The incident he referred to happened in February. He was sitting on a table in the newsroom surrounded by journalists when he called me over. He demanded an explanation for a change in our schedule, which I gave him. He replied that I wasn’t speaking the truth. I said it wasn’t a matter of opinion, the whole thing had already been broadcast, so he could simply draw the tape from the library and check it himself.

SABC3 staff had told him a different version, he replied. I was deeply annoyed by his tone and accusations, and said: “Well, fuck SABC3 if they don’t even watch their own programmes.”

“I take umbrage at your language,” he said.

“I don’t give a fuck what you think of my language,” I said and walked off.

That was it: the kind of robust interaction that happens every week in every newsroom in the world around the pressures of deadline time.

Later the same evening someone told me Mthembu was upset, so I wrote a proper apology to him and explained why I said what I said. In the days afterwards, my team and I had extremely cordial meetings with Mthembu and Molefe.
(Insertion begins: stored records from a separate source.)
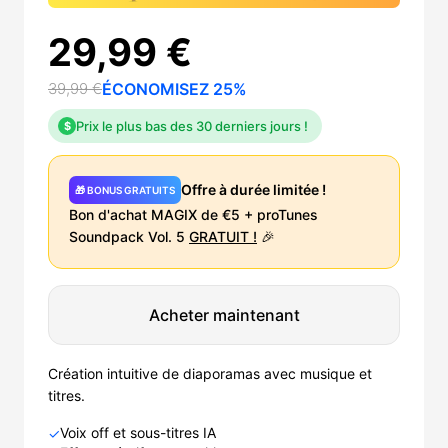
29,99 €
39,99 €
ÉCONOMISEZ 25%
Prix le plus bas des 30 derniers jours !
$
Offre à durée limitée !
🎁 BONUS GRATUITS
Bon d'achat MAGIX de €5 + proTunes
Soundpack Vol. 5
GRATUIT !
🎉
Acheter maintenant
Création intuitive de diaporamas avec musique et
titres.
Voix off et sous-titres IA
✓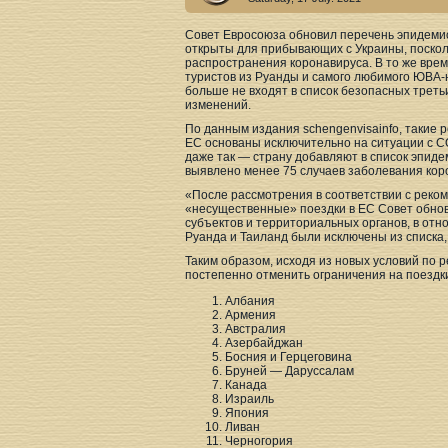
Совет Евросоюза обновил перечень эпидемио
открыты для прибывающих с Украины, посколь
распространения коронавируса. В то же врем
туристов из Руанды и самого любимого ЮВА-н
больше не входят в список безопасных третьи
изменений.
По данным издания schengenvisainfo, такие 
ЕС основаны исключительно на ситуации с CO
даже так — страну добавляют в список эпиде
выявлено менее 75 случаев заболевания кор
«После рассмотрения в соответствии с реко
«несущественные» поездки в ЕС Совет обнов
субъектов и территориальных органов, в отн
Руанда и Таиланд были исключены из списка,
Таким образом, исходя из новых условий по 
постепенно отменить ограничения на поездки
Албания
Армения
Австралия
Азербайджан
Босния и Герцеговина
Бруней — Даруссалам
Канада
Израиль
Япония
Ливан
Черногория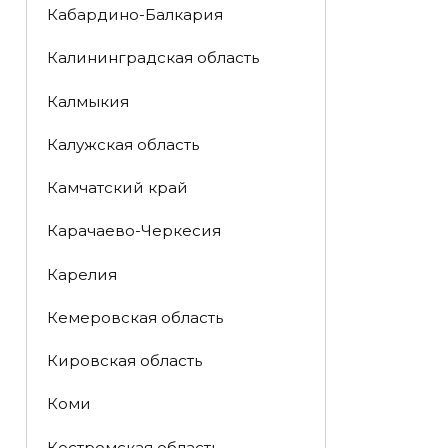
Кабардино-Балкария
Калининградская область
Калмыкия
Калужская область
Камчатский край
Карачаево-Черкесия
Карелия
Кемеровская область
Кировская область
Коми
Костромская область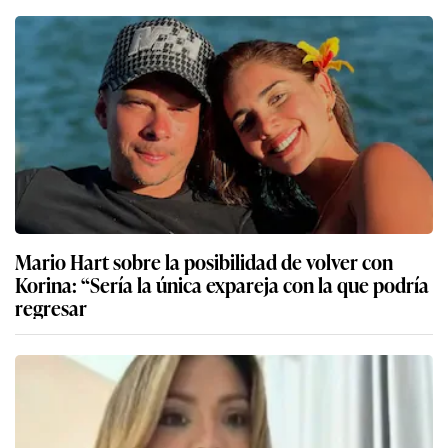
Mario Hart sobre la posibilidad de volver con
Korina: “Sería la única expareja con la que podría
regresar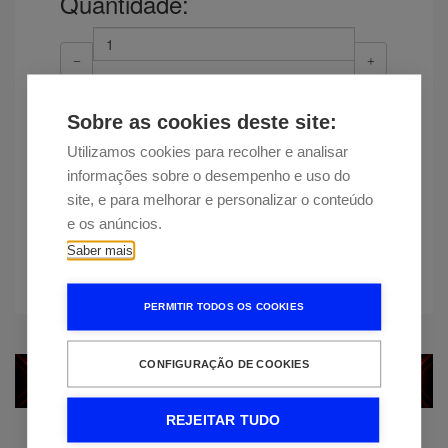
Quantidade:
Sobre as cookies deste site:
Adicionar
Utilizamos cookies para recolher e analisar
Disponibilidade
Entrega estimada em 12 dias
informações sobre o desempenho e uso do
site, e para melhorar e personalizar o conteúdo
Encontrou esta peça a um preço
e os anúncios.
mais baixo?
Saber mais
PERMITIR TODOS OS COOKIES
CONFIGURAÇÃO DE COOKIES
REJEITAR TUDO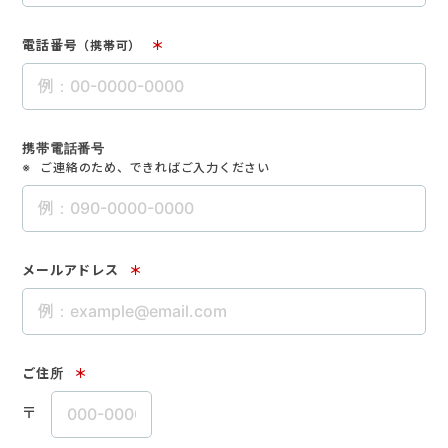
電話番号
＊
（携帯可）
携帯電話番号
ご連絡のため、できればご入力ください
メールアドレス
＊
ご住所
＊
〒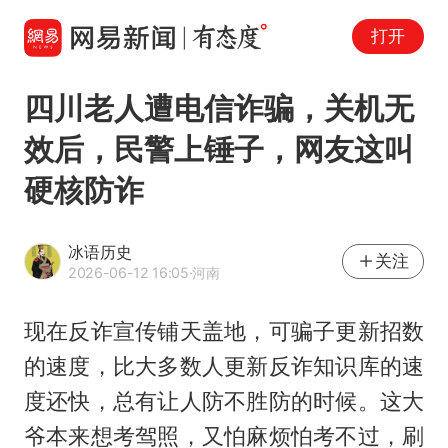
打开
四川老人遭电信诈骗，关机无
效后，民警上锤子，网友这叫
硬核防诈
冰语历史
关注
2026-06-12 16:05
·河南
现在反诈宣传铺天盖地，可骗子更新招数
的速度，比大多数人更新反诈知识库的速
度还快，总有让人防不胜防的时候。这大
爷本来想考驾照，又怕麻烦怕考不过，刷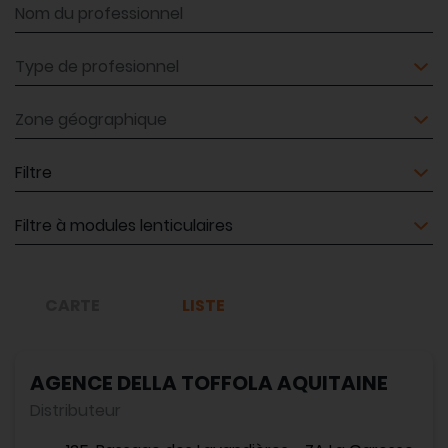
Nom du professionnel
Type de profesionnel
Zone géographique
Matériel
Matériel
CARTE
LISTE
AGENCE DELLA TOFFOLA AQUITAINE
Distributeur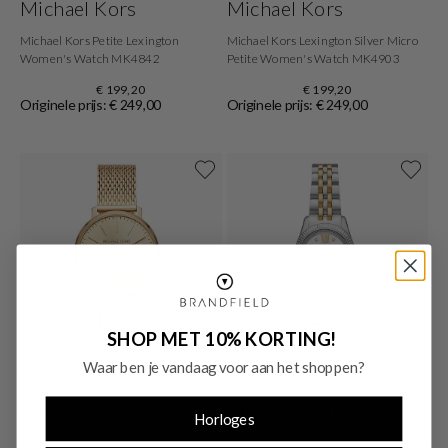
Michael Kors
Michael Kors
Michael Kors Petite Lexington
Michael Kors Lexington Silver Micro
Women's Watch MK4842
Petite Women's Watch MK4903
€ 199,20
€ 199,20
Originele prijs: € 249,00
Originele prijs: € 249,00
SHOP MET 10% KORTING!
Uitverkocht
Uitverkocht
Waar ben je vandaag voor aan het shoppen?
Michael Kors
Michael Kors
Horloges
Michael Kors Pyper Women's Watch
Michael Kors Petite Lexington Dames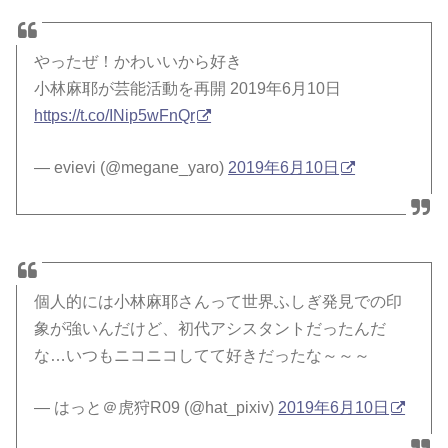
やったぜ！かわいいから好き
小林麻耶が芸能活動を再開 2019年6月10日
https://t.co/INip5wFnQr
— evievi (@megane_yaro)
2019年6月10日
個人的には小林麻耶さんって世界ふしぎ発見での印
象が強いんだけど、初代アシスタントだったんだ
な…いつもニコニコしてて好きだったな～～～
— はっと＠虎狩R09 (@hat_pixiv)
2019年6月10日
The incident never came up again until the news bulletin two months later.

I think using the public broadcaster’s news channels to defame one of its own staff with whom it was in a labour dispute, without giving that person a chance to respond, is the most blatant abuse I have ever experienced in 26 years of journalism.

This whole drama was unpleasant in the extreme, but there is one big plus: the overwhelming support I am receiving from a large number of black and many white journalists at the SABC and at newspapers, as well as a groundswell from members of the public in calls to radio talk shows and messages to my office. There was even a special meeting in Newtown on Wednesday attended by about 70 journalists, activists and ordinary members of the public to protest at my dismissal, and the campaign of the Friends of the Public Broadcaster is being followed up.
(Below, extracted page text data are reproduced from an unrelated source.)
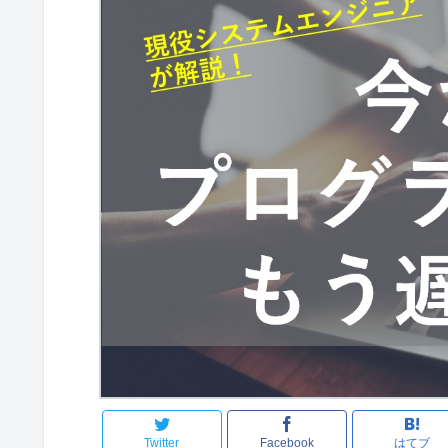
Twitter
Facebook
はてブ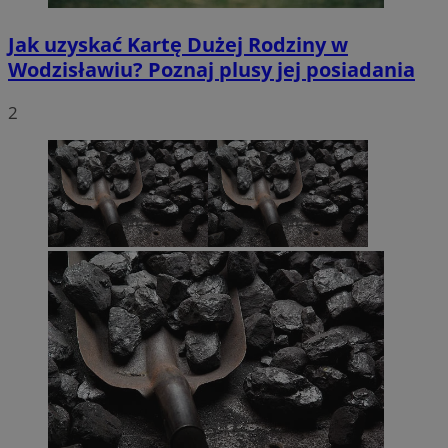
Jak uzyskać Kartę Dużej Rodziny w
Wodzisławiu? Poznaj plusy jej posiadania
2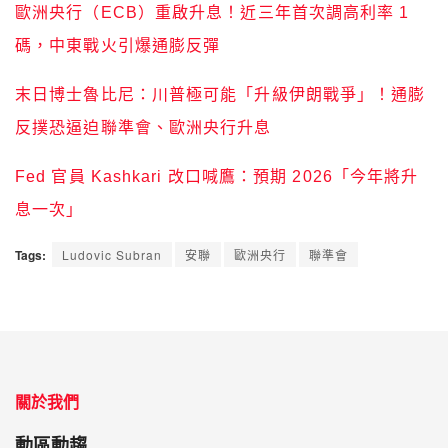
歐洲央行（ECB）重啟升息！近三年首次調高利率 1
碼，中東戰火引爆通膨反彈
末日博士魯比尼：川普極可能「升級伊朗戰爭」！通膨
反撲恐逼迫聯準會、歐洲央行升息
Fed 官員 Kashkari 改口喊鷹：預期 2026「今年將升
息一次」
Tags:
Ludovic Subran
安聯
歐洲央行
聯準會
關於我們
動區動趨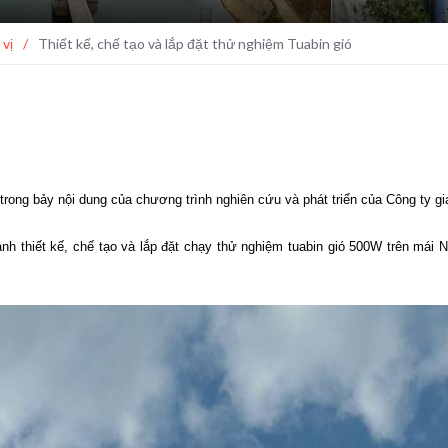
 vị
/
Thiết kế, chế tạo và lắp đặt thử nghiệm Tuabin gió
t trong bảy nội dung của chương trình nghiên cứu và phát triển của Công ty g
nh thiết kế, chế tạo và lắp đặt chạy thử nghiệm tuabin gió 500W trên mái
Wherever I walk in the streets of Johannesburg, people of all colours and classes and ages stop me, all with the same message: what was done was outrageous. Don’t take it lying down. Someone should fight this kind of abuse. I agree with them but I wish it could have been someone else this time.

What is to be done now?

There can be no doubt whatsoever that this was a classic case of grossly unfair labour practice. But that is more of a private matter, and eventually the SABC will pay me out. They don’t mind – it’s taxpayers’ money after all. All they want to do is stall for as long as they can.
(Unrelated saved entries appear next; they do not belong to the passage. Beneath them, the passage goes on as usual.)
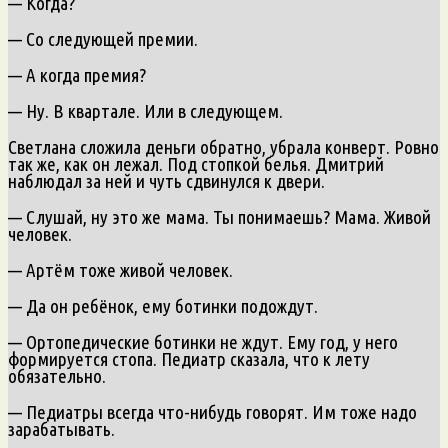
— Когда?
— Со следующей премии.
— А когда премия?
— Ну. В квартале. Или в следующем.
Светлана сложила деньги обратно, убрала конверт. Ровно
так же, как он лежал. Под стопкой белья. Дмитрий
наблюдал за ней и чуть сдвинулся к двери.
— Слушай, ну это же мама. Ты понимаешь? Мама. Живой
человек.
— Артём тоже живой человек.
— Да он ребёнок, ему ботинки подождут.
— Ортопедические ботинки не ждут. Ему год, у него
формируется стопа. Педиатр сказала, что к лету
обязательно.
— Педиатры всегда что-нибудь говорят. Им тоже надо
зарабатывать.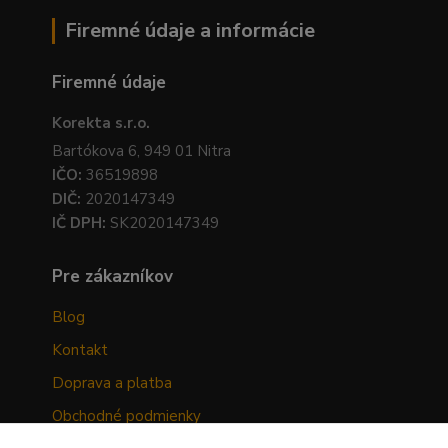
Firemné údaje a informácie
Firemné údaje
Korekta s.r.o.
Bartókova 6, 949 01 Nitra
IČO:
36519898
DIČ:
2020147349
IČ DPH:
SK2020147349
Pre zákazníkov
Blog
Kontakt
Doprava a platba
Obchodné podmienky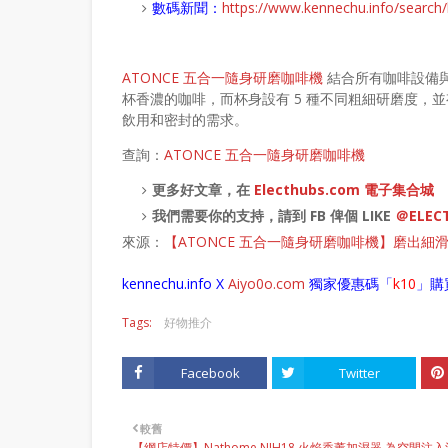
數碼新聞：
https://www.kennechu.info/sear
ATONCE 五合一隨身研磨咖啡機
結合所有咖啡設備與
杯香濃的咖啡，而杯身設有 5 種不同粗細研磨度，
飲用和密封的需求。
查詢：
ATONCE 五合一隨身研磨咖啡機
更多好文章，在
Electhubs.com 電子集合城
我們需要你的支持，請到 FB 俾個 LIKE
＠ELEC
來源：
【ATONCE 五合一隨身研磨咖啡機】磨出細
kennechu.info X
Aiyo0o
.com
獨家優惠碼「
k10
」購
Tags:
好物推介
Facebook
Twitter
較舊
【網店特價】Nathome NJH18 火焰香薰加濕器 為空間注入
But I think it is crucial for the SABC board to intervene as soon as possible and launch proper investigations into the whole series of abuses committed by TVN management. How could they axe one of their most senior journalists heading one of their most successful and prestigious programmes with no notice, warning or hearing? How could they allow one or two senior managers to take such radical steps purely according to their own likes and dislikes? How could they show such contempt to their own chief executive by lying to him repeatedly? How they could abuse the public broadcaster’s own news bulletins for their own private vendettas?

I think this is bigger than just a matter for the SABC board. I cannot see how the Independent Broadcasting Authority can escape getting involved in this scandal.

This stopped being a case of the unfair dismissal of a journalist. This goes to the heart of the spirit of being a public broadcaster. It has severe implications affecting free and independent journalism.

The entire news and programming staff of the SABC is in shock because of this. There is a general acknowledgment that if my dismissal is simply going to blow over, every single journalist and producer would know: I better behave. I could be next. Anticipate what management wants and do it like that, or face the axe. It is pure intimidation.

But it is also important for public life outside the SABC that this kind of abuse should not be tolerated.

As I said earlier, I was in Harare just before this drama began. I got a sense of what Mugabe and his cronies in the inner circle of Zanu-PF have done to Zimbabwean society.

I smelled Mugabe in the corridors of the SABC this past week. South Africa cannot afford it.